Change listing data
====

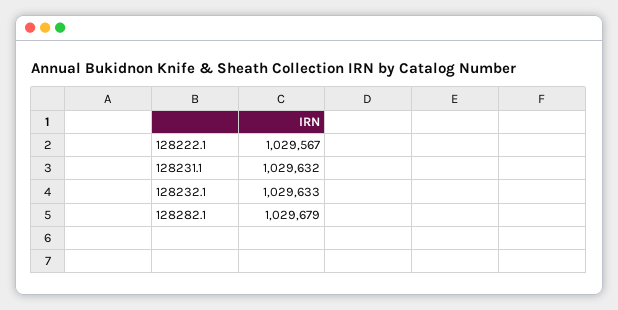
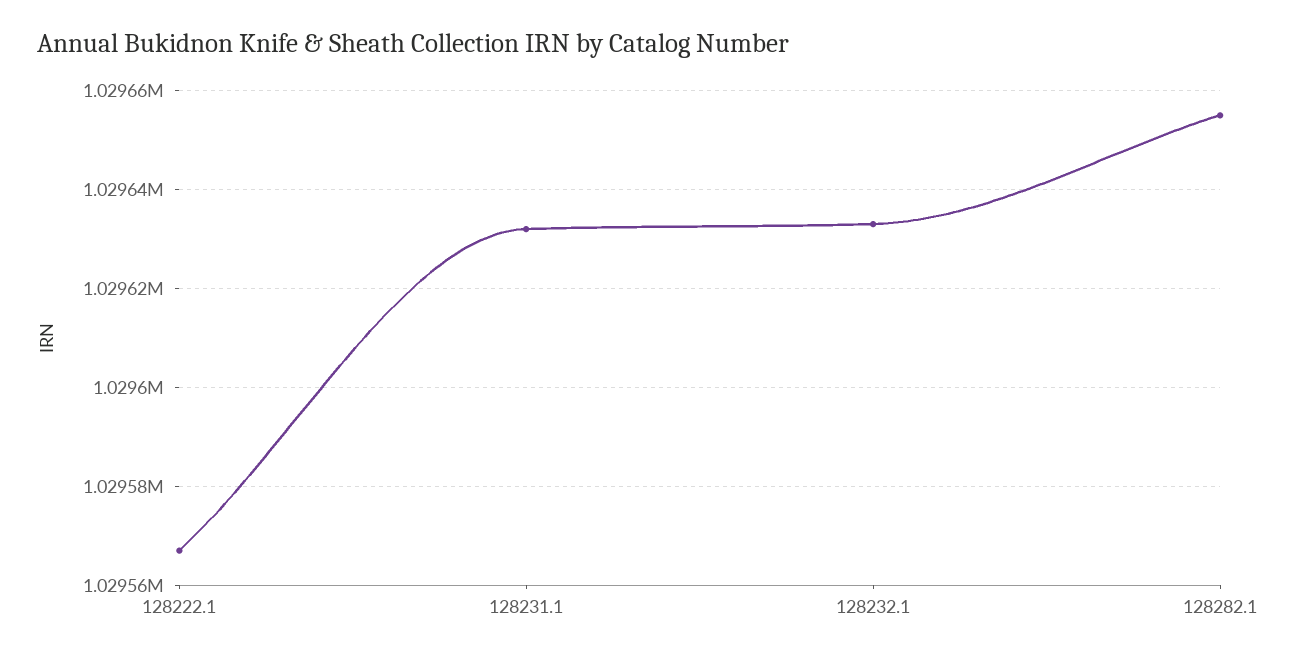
128282.1: 1029679 -> 1029655

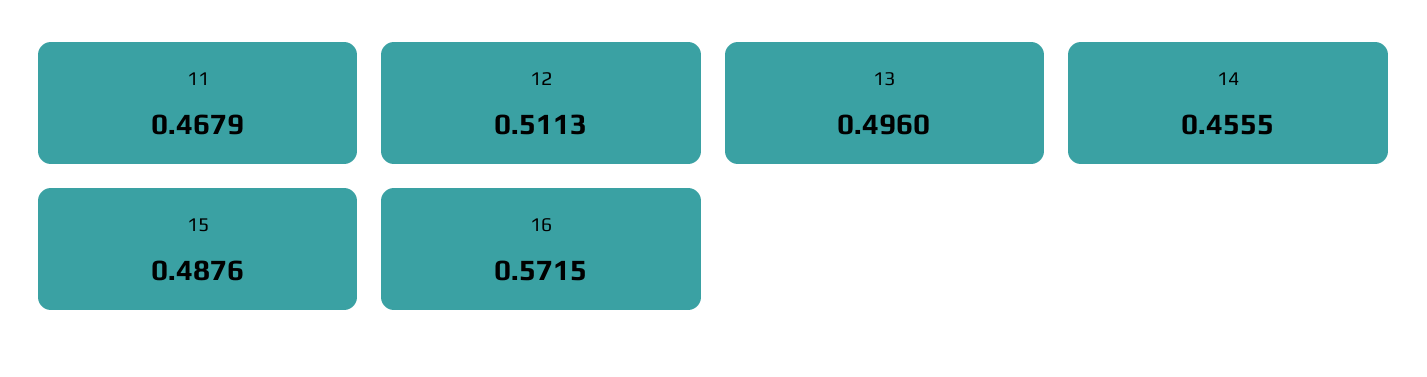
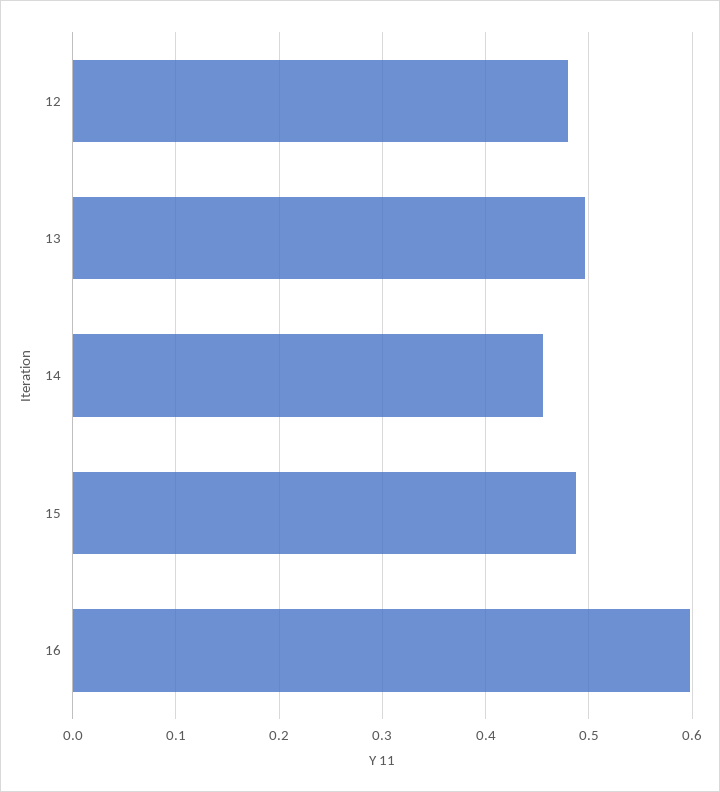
11: 0.4679 -> none
12: 0.5113 -> 0.48
16: 0.5715 -> 0.6

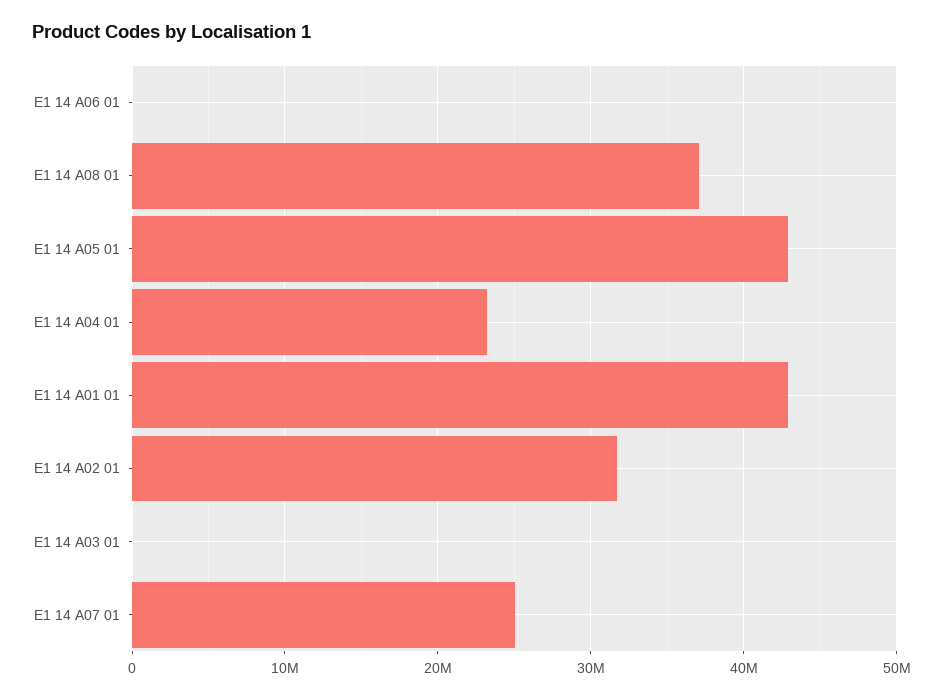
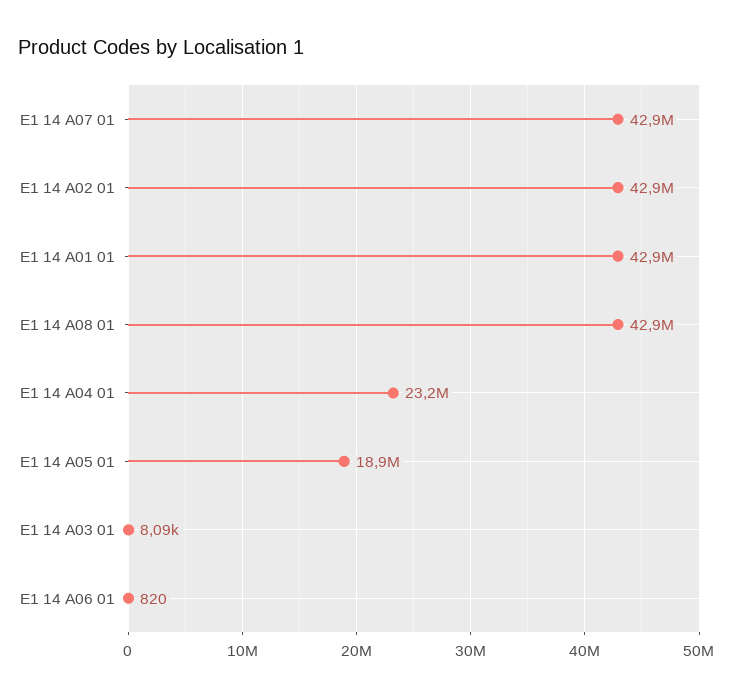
E1 14 A08 01: 37000000 -> 42900000
E1 14 A05 01: 43000000 -> 18900000
E1 14 A02 01: 32000000 -> 42900000
E1 14 A07 01: 25000000 -> 42900000

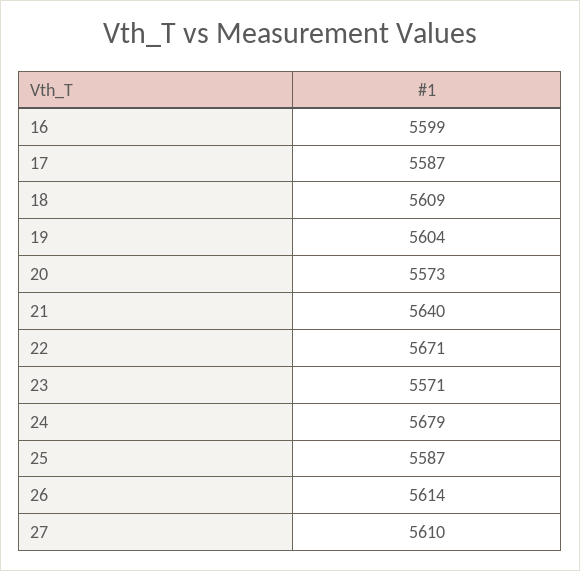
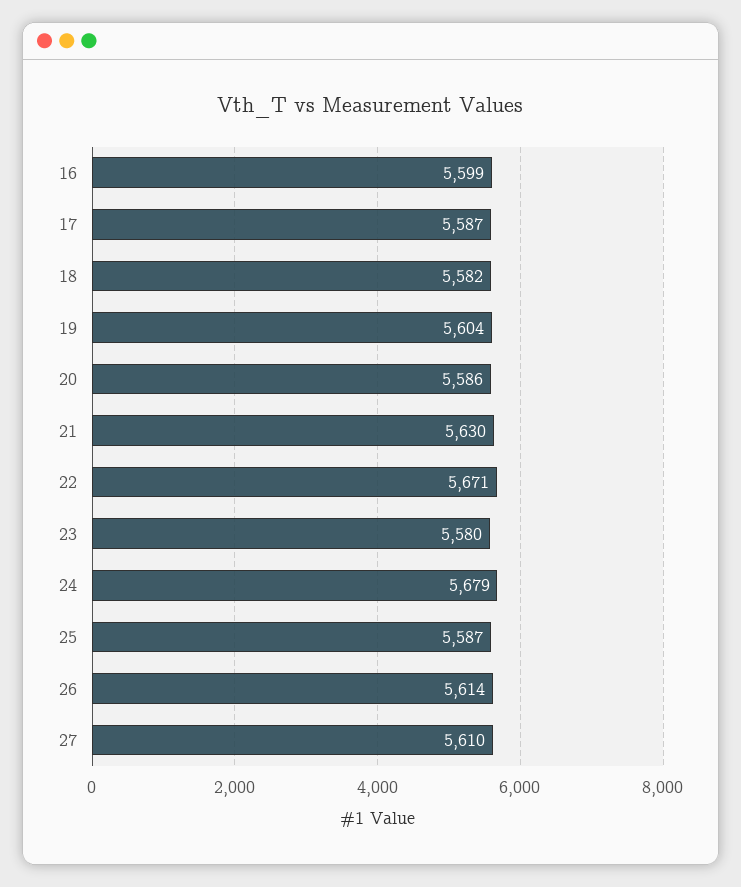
18: 5609 -> 5582
20: 5573 -> 5586
21: 5640 -> 5630
23: 5571 -> 5580

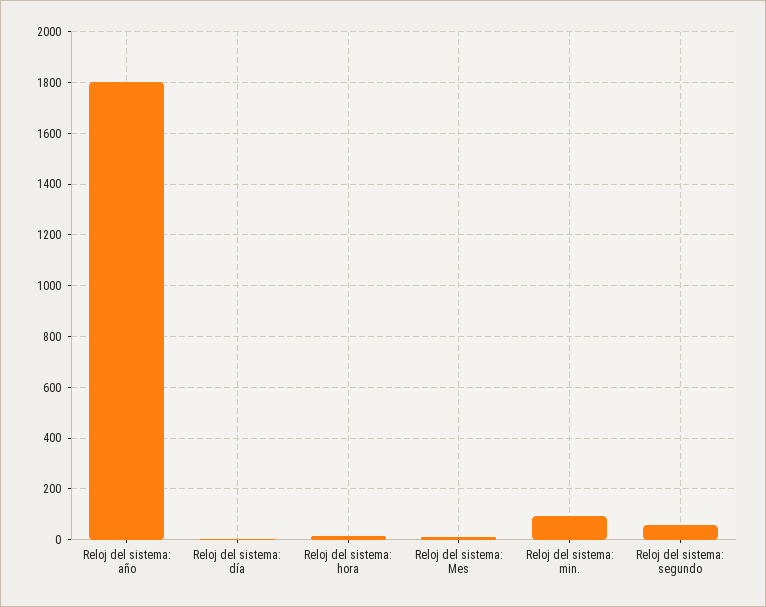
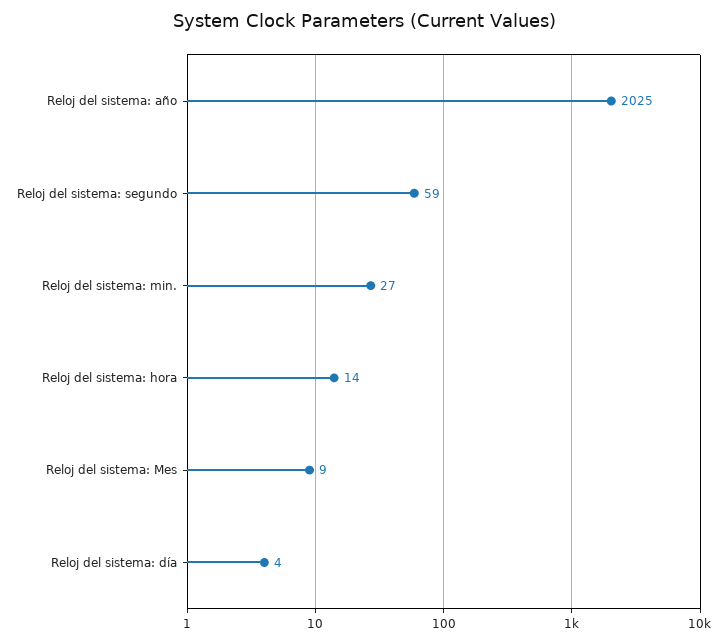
Reloj del sistema: año: 1800 -> 2025
Reloj del sistema: min.: 100 -> 27

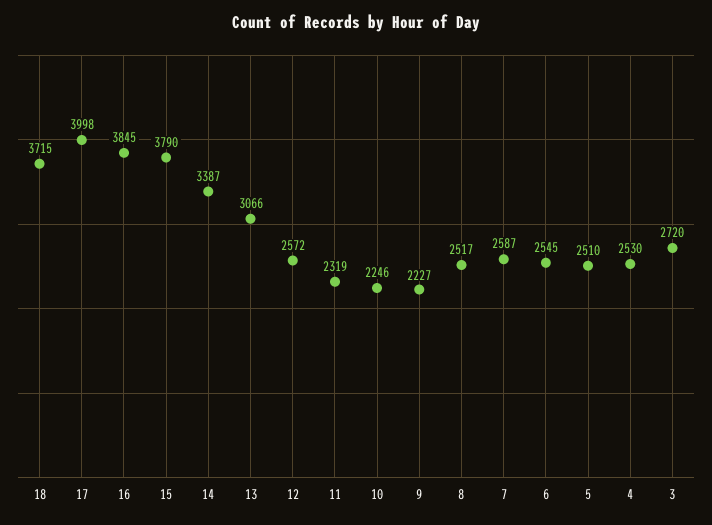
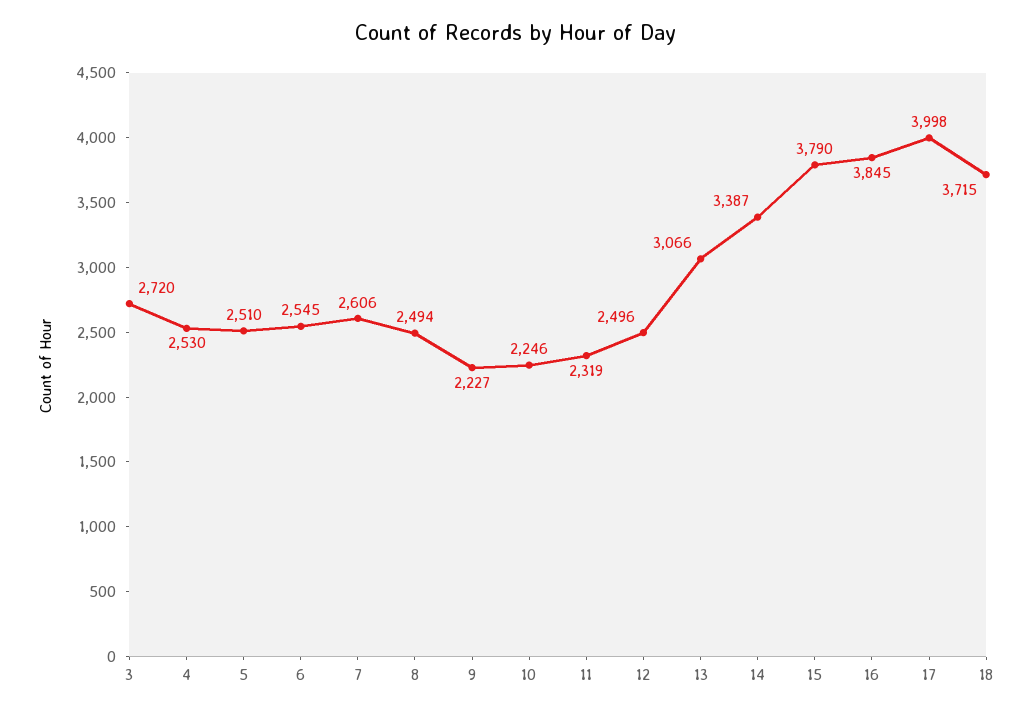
12: 2572 -> 2496
8: 2517 -> 2494
7: 2587 -> 2606

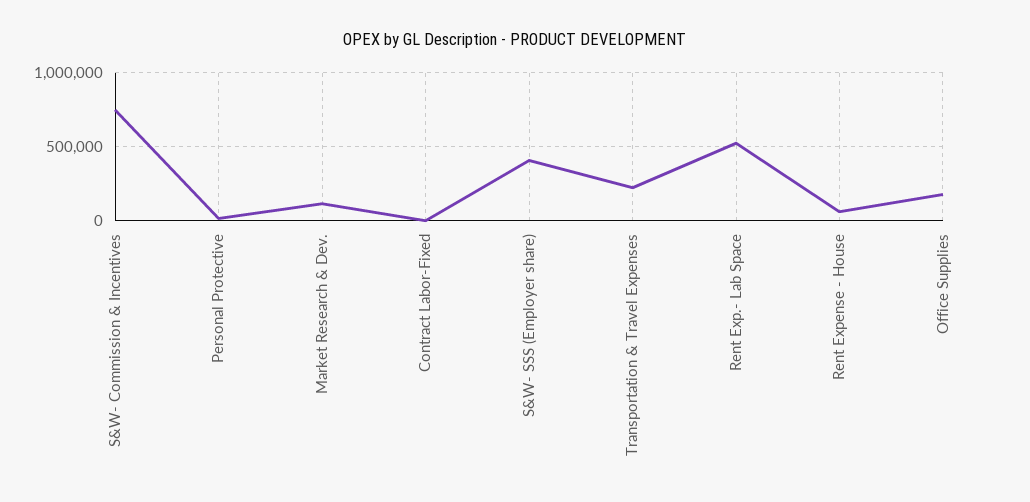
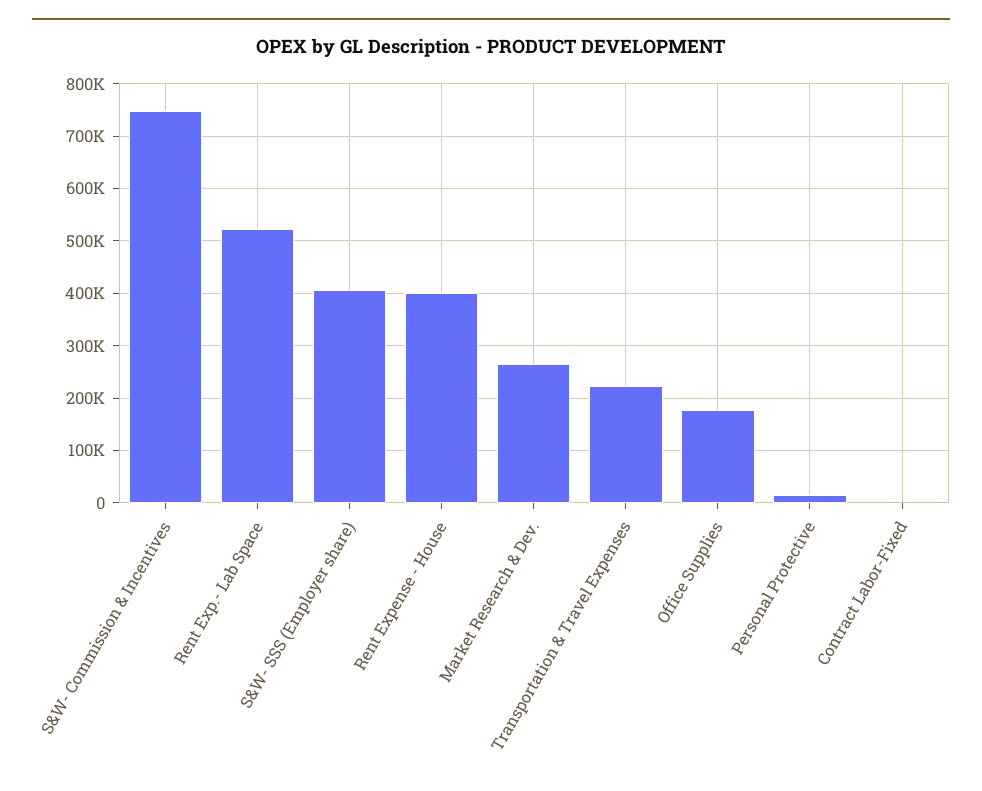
Market Research & Dev.: 100000 -> 260000
Rent Expense - House: 50000 -> 400000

====

### Exercise requirements:
Once the line with "E1 14 A08 01: 37000000 -> 42900000" is found above, print it and every line after it through the line with "8: 2517 -> 2494", exactly. Pictures stay out.

### Task result:
E1 14 A08 01: 37000000 -> 42900000
E1 14 A05 01: 43000000 -> 18900000
E1 14 A02 01: 32000000 -> 42900000
E1 14 A07 01: 25000000 -> 42900000

18: 5609 -> 5582
20: 5573 -> 5586
21: 5640 -> 5630
23: 5571 -> 5580

Reloj del sistema: año: 1800 -> 2025
Reloj del sistema: min.: 100 -> 27

12: 2572 -> 2496
8: 2517 -> 2494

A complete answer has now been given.